Exercise aim: Search the records for the string "капитана". Copy each line where it occurs.

Supplied records:
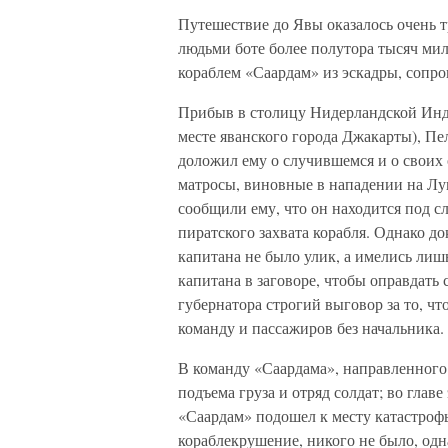
Путешествие до Явы оказалось очень 
людьми боте более полутора тысяч миль
кораблем «Саардам» из эскадры, соп
Прибыв в столицу Нидерландской Инд
месте яванского города Джакарты), Пе
доложил ему о случившемся и о своих 
матросы, виновные в нападении на Лу
сообщили ему, что он находится под с
пиратского захвата корабля. Однако до
капитана не было улик, а имелись лиш
капитана в заговоре, чтобы оправдать 
губернатора строгий выговор за то, что
команду и пассажиров без начальника.
В команду «Саардама», направленного
подъема груза и отряд солдат; во глав
«Саардам» подошел к месту катастрофы
кораблекрушение, никого не было, одн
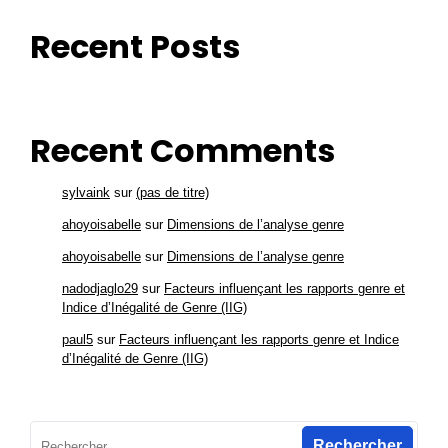
Recent Posts
Recent Comments
sylvaink
sur
(pas de titre)
ahoyoisabelle
sur
Dimensions de l’analyse genre
ahoyoisabelle
sur
Dimensions de l’analyse genre
nadodjaglo29
sur
Facteurs influençant les rapports genre et
Indice d’Inégalité de Genre (IIG)
paul5
sur
Facteurs influençant les rapports genre et Indice
d’Inégalité de Genre (IIG)
Rechercher :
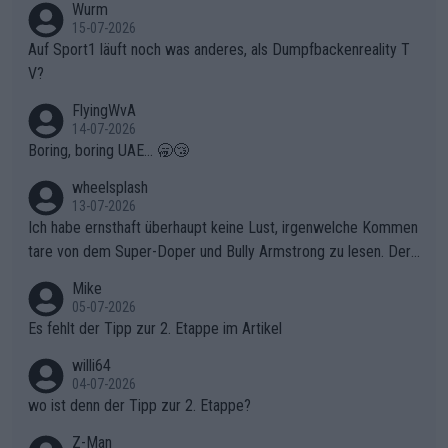
Wurm
15-07-2026
Auf Sport1 läuft noch was anderes, als Dumpfbackenreality T
V?
FlyingWvA
14-07-2026
Boring, boring UAE... 🥱😴
wheelsplash
13-07-2026
Ich habe ernsthaft überhaupt keine Lust, irgenwelche Kommen
tare von dem Super-Doper und Bully Armstrong zu lesen. Der
Typ ist so was von daneben. Er kann seine Meinung haben, abe
Mike
r die gehört nicht in dieses Medium!
05-07-2026
Es fehlt der Tipp zur 2. Etappe im Artikel
willi64
04-07-2026
wo ist denn der Tipp zur 2. Etappe?
Z-Man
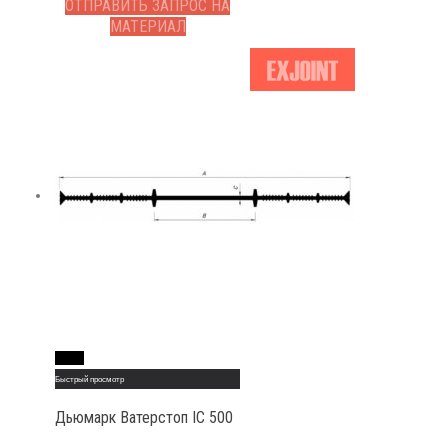
ОТПРАВИТЬ ЗАПРОС НА
МАТЕРИАЛ
Read More
Быстрый просмотр
Дьюмарк Ватерстоп IC 500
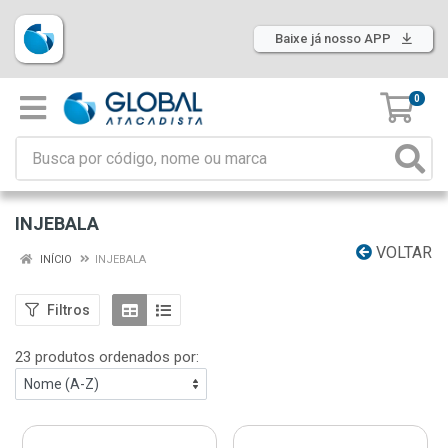
Baixe já nosso APP
0
INJEBALA
VOLTAR
INÍCIO
INJEBALA
Filtros
23 produtos ordenados por:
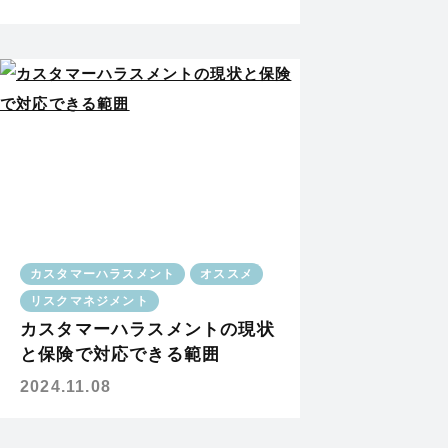
カスタマーハラスメント
オススメ
リスクマネジメント
カスタマーハラスメントの現状
と保険で対応できる範囲
2024.11.08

Output:
капитана не было улик, а имелись лиш
капитана в заговоре, чтобы оправдать 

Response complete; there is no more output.